Having grown up without a father, deep in my heart I was always ready for any unpleasant surprises that might jump in front me. Always safeguarded myself from pain by refusing to feel. Feeling hurts, i know, I’d tasted the pain; it sucked. Many time I instructed myself to stop feeling when it's too painful, it worked but at the same time, when you bottle your feelings, it bounds to spill. Slowly, with him I have let those insecurities go. If pain comes, deal with it, he's the man I love with all my heart, anything that comes in the future, I'm ready. It's worth it.


He has shown me his overwhelming love and at this point in time I think we both have let each other involve into our lives more.
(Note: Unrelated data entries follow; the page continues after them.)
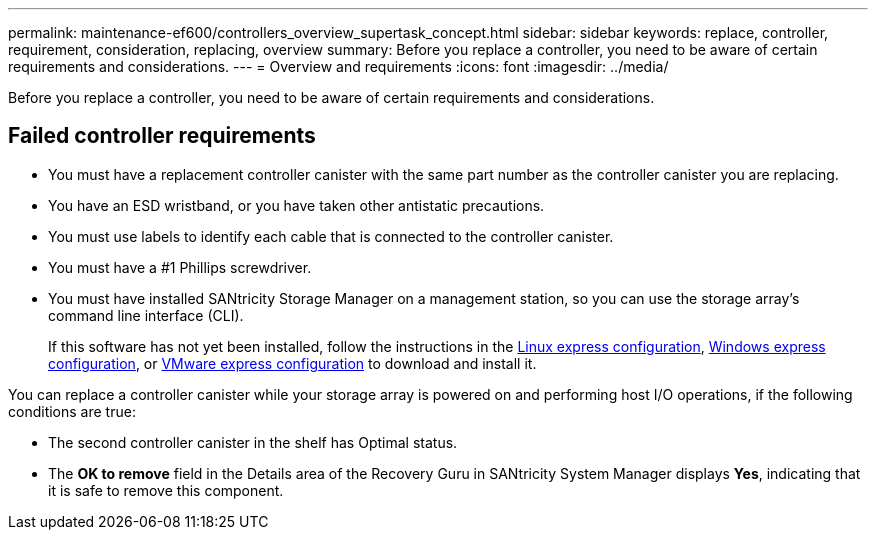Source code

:---
permalink: maintenance-ef600/controllers_overview_supertask_concept.html
sidebar: sidebar
keywords: replace, controller, requirement, consideration, replacing, overview
summary: Before you replace a controller, you need to be aware of certain requirements and considerations.
---
= Overview and requirements
:icons: font
:imagesdir: ../media/

[.lead]
Before you replace a controller, you need to be aware of certain requirements and considerations.

== Failed controller requirements

* You must have a replacement controller canister with the same part number as the controller canister you are replacing.
* You have an ESD wristband, or you have taken other antistatic precautions.
* You must use labels to identify each cable that is connected to the controller canister.
* You must have a #1 Phillips screwdriver.
* You must have installed SANtricity Storage Manager on a management station, so you can use the storage array's command line interface (CLI).
+
If this software has not yet been installed, follow the instructions in the link:../config-linux/index.html[Linux express configuration], link:../config-windows/index.html[Windows express configuration], or link:../config-vmware/index.html[VMware express configuration] to download and install it.

You can replace a controller canister while your storage array is powered on and performing host I/O operations, if the following conditions are true:

* The second controller canister in the shelf has Optimal status.
* The *OK to remove* field in the Details area of the Recovery Guru in SANtricity System Manager displays *Yes*, indicating that it is safe to remove this component.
Everybody has a wall.. a guard and when you fully trust, you let those down, prepare for anything and everything that'd come your way. He has taken care of me like nobody ever does my entire life, and he needs me in his life as much as I need him. He's not perfect, he has his flaws but he's my perfect fit. I am him and he is me. 


I trust that he'll be with me til the day our last days on Earth. Whatever the future holds for us, he's my love in this world and I pray to Allah, in the afterlife as well.